The Contribution of Individual Exercise Training Components to Clinical Outcomes in Randomised Controlled Trials of Cardiac Rehabilitation: A Systematic Review and Meta-regression

Affiliations
Review

The Contribution of Individual Exercise Training Components to Clinical Outcomes in Randomised Controlled Trials of Cardiac Rehabilitation: A Systematic Review and Meta-regression

Bridget Abell et al. Sports Med Open. 2017 Dec.

Abstract

Background: While the clinical benefits of exercise-based cardiac rehabilitation are well established, there is extensive variation in the interventions used within these trials. It is unknown whether variations in individual components of these exercise interventions provide different relative contributions to overall clinical outcomes. This study aims to systematically examine the relationship between individual components of the exercise intervention in cardiac rehabilitation (such as intensity and frequency) and clinical outcomes for people with coronary heart disease.

Methods: In this systematic review, eligible trials were identified via searches of databases (PubMed, Allied and Complementary Medicine, EMBASE, PEDro, Science Citation Index Expanded, CINAHL, The Cochrane Library, SPORTDiscus) from citation tracking and hand-searching. Studies were included if they were randomised trials of a structured exercise intervention (versus usual care) for participants with coronary heart disease and reported at least one of cardiovascular mortality, total mortality, myocardial infarction or revascularisation outcomes. Each included trial was assessed using the Cochrane Risk of Bias Tool. Authors were also contacted for missing intervention details or data. Random effects meta-analysis was performed to calculate a summary risk ratio (RR) with 95% confidence interval (CI) for the effect of exercise on outcomes. Random effects meta-regression and subgroup analyses were conducted to examine the association between pre-specified co-variates (exercise components or trial characteristics) and each clinical outcome.

● ● ●

WORK ORDER 1:
Decide whether each statement agrees with the cardiac rehabilitation abstract, answering yes or no and quoting the deciding words: (a) Eligible trials compared a structured exercise intervention with usual care. (b) Each included trial was assessed with the PEDro scale. (c) A fixed effects meta-analysis produced the summary risk ratio.
WORK ORDER 2:
Duplicate the part of the cardiac rehabilitation abstract between "Bridget Abell et al." and "coronary heart disease.", inclusive.

(Stored data entries)
● ● ●

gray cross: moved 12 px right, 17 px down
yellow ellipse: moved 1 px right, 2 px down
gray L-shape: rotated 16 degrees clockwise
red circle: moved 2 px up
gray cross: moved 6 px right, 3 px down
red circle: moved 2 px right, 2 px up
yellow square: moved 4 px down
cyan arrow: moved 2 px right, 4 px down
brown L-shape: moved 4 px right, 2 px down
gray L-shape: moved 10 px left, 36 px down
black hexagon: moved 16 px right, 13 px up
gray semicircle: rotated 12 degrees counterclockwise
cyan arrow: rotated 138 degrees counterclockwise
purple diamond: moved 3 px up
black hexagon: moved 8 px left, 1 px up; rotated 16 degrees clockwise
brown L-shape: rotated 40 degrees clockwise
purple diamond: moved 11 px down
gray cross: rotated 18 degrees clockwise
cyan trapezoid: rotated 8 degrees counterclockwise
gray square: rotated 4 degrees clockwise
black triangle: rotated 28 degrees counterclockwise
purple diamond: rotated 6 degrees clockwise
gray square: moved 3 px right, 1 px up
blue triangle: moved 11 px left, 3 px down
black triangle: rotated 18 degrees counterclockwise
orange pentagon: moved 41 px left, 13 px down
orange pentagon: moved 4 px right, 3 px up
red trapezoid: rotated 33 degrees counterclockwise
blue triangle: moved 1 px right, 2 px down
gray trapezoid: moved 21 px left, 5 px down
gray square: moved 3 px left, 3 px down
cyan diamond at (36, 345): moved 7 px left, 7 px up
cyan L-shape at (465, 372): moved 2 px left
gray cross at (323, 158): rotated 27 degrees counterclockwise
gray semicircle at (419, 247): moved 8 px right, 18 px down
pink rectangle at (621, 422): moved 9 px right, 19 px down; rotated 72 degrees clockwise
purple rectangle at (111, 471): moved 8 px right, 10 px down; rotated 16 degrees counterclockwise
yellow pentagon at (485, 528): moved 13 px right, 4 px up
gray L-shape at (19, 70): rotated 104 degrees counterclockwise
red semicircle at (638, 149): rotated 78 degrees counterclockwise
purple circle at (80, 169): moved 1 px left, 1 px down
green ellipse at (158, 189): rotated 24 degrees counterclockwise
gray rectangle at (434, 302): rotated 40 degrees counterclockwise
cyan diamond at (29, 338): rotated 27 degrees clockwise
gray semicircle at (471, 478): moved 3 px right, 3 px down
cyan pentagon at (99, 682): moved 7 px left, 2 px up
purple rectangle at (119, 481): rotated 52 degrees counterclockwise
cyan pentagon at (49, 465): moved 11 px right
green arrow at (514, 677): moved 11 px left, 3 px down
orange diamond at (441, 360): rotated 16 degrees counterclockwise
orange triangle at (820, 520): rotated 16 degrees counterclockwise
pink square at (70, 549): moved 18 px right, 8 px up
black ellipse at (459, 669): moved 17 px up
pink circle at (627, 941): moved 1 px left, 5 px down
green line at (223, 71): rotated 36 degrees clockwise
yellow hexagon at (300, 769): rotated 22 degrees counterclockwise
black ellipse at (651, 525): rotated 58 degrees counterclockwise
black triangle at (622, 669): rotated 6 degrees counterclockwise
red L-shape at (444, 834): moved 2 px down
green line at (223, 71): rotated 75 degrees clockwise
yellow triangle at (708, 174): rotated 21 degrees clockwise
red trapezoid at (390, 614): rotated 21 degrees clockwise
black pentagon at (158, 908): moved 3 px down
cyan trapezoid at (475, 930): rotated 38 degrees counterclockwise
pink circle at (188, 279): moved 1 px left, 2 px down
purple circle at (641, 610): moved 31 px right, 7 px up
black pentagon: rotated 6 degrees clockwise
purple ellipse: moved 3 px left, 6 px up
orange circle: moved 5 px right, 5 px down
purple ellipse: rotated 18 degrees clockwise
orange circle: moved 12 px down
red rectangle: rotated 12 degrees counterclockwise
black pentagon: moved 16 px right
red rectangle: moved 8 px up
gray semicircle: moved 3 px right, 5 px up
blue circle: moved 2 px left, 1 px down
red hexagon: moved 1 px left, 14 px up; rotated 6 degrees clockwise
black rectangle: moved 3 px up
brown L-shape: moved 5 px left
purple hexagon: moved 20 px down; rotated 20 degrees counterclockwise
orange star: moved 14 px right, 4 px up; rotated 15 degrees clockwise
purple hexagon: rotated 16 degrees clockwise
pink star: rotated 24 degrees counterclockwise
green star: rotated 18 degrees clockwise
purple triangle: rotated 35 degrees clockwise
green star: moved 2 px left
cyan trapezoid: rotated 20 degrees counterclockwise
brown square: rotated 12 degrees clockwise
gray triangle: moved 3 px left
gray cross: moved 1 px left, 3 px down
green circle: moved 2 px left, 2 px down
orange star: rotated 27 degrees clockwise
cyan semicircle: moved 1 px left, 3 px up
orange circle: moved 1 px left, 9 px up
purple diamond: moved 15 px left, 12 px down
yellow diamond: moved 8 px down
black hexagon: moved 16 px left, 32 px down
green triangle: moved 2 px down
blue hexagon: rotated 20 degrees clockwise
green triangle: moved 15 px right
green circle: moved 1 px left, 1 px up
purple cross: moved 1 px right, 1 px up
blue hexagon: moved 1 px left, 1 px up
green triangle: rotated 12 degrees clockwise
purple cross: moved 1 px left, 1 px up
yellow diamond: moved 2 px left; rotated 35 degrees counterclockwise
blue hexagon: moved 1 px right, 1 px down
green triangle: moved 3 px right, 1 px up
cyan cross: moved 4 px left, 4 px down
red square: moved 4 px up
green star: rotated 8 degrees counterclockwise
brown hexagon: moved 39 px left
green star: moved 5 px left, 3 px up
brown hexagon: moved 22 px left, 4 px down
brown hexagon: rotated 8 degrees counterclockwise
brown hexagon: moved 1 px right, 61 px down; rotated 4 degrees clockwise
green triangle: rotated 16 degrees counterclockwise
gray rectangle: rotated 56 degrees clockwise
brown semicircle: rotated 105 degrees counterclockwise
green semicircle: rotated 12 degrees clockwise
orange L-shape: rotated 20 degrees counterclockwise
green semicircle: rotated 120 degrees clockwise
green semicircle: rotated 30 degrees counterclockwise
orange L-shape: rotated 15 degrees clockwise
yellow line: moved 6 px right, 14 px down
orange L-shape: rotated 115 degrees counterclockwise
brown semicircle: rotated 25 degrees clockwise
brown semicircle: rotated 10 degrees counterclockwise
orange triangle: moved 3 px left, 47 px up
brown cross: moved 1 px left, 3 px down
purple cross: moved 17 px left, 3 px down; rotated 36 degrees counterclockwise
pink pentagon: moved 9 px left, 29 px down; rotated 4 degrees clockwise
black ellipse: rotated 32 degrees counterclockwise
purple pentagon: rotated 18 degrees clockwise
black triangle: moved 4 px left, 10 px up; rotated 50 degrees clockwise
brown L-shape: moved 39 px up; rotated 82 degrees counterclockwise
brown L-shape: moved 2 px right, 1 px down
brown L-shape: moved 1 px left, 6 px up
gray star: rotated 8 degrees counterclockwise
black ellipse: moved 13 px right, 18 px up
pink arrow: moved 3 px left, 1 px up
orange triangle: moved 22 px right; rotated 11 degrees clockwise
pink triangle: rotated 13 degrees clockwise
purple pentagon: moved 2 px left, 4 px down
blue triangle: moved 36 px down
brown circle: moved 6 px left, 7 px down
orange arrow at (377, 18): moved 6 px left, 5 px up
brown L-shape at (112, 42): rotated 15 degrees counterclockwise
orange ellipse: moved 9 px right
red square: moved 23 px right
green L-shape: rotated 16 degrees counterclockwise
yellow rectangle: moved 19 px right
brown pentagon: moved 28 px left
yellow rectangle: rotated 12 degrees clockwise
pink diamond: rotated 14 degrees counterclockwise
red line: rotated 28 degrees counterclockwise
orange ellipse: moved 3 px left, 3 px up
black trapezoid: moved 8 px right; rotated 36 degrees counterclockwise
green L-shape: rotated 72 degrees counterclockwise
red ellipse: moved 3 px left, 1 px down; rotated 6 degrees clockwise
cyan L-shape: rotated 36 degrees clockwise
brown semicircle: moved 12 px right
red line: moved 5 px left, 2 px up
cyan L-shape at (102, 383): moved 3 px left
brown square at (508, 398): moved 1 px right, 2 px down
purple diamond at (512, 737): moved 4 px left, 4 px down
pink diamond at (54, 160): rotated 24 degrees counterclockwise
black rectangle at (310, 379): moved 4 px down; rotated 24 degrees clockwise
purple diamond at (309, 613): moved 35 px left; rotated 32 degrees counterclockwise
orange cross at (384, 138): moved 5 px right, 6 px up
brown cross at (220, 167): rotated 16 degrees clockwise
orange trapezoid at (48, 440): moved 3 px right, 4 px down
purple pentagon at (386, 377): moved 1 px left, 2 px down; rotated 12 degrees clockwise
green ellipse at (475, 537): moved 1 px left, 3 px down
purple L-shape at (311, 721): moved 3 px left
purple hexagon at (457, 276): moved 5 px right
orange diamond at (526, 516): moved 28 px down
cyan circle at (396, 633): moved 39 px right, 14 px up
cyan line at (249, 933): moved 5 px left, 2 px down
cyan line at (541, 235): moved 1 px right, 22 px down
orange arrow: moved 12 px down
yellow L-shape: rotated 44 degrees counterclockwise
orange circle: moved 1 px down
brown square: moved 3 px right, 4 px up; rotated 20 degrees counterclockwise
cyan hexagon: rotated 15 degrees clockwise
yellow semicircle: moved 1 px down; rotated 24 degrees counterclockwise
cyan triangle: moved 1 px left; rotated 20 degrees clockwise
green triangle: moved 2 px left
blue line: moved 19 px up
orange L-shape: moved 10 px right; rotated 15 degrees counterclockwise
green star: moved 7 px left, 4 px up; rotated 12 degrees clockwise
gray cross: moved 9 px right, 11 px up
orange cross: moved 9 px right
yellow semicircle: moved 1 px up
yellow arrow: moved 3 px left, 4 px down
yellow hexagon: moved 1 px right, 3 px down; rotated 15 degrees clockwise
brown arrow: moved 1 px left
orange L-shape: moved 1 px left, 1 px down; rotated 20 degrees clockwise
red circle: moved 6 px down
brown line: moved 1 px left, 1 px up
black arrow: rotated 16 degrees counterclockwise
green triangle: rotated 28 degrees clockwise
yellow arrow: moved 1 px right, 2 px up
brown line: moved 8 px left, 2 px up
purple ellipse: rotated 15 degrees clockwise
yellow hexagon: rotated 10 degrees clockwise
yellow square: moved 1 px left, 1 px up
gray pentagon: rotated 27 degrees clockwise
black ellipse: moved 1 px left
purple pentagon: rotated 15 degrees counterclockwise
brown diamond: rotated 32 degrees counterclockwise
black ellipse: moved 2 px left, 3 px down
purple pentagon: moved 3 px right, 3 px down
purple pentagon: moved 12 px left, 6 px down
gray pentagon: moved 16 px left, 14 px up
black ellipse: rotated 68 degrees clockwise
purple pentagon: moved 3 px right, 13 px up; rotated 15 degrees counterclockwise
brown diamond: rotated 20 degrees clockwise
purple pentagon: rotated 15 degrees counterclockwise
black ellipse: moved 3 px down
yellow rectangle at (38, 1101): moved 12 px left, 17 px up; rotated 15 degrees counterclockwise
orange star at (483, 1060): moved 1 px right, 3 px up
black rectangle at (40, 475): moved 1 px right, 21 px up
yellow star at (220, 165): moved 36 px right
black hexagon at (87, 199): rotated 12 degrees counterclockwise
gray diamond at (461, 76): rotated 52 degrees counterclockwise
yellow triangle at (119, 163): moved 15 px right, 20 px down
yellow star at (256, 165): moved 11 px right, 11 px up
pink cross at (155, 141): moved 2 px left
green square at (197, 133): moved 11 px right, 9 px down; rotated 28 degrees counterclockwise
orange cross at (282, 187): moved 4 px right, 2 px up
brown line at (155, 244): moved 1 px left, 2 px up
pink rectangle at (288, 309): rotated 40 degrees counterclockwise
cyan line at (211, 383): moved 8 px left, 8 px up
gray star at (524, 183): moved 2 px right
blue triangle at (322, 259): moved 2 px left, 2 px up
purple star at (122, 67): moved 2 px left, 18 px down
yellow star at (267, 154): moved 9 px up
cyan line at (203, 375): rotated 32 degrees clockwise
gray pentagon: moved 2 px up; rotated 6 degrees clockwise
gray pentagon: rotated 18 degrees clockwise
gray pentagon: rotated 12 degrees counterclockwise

● ● ●

WRITTEN SOLUTION 1:
(a) Yes: "randomised trials of a structured exercise intervention (versus usual care)"
(b) No: "Each included trial was assessed using the Cochrane Risk of Bias Tool."
(c) No: "Random effects meta-analysis was performed to calculate a summary risk ratio (RR)"

WRITTEN SOLUTION 2:
Bridget Abell et al. Sports Med Open. 2017 Dec.

Abstract

Background: While the clinical benefits of exercise-based cardiac rehabilitation are well established, there is extensive variation in the interventions used within these trials. It is unknown whether variations in individual components of these exercise interventions provide different relative contributions to overall clinical outcomes. This study aims to systematically examine the relationship between individual components of the exercise intervention in cardiac rehabilitation (such as intensity and frequency) and clinical outcomes for people with coronary heart disease.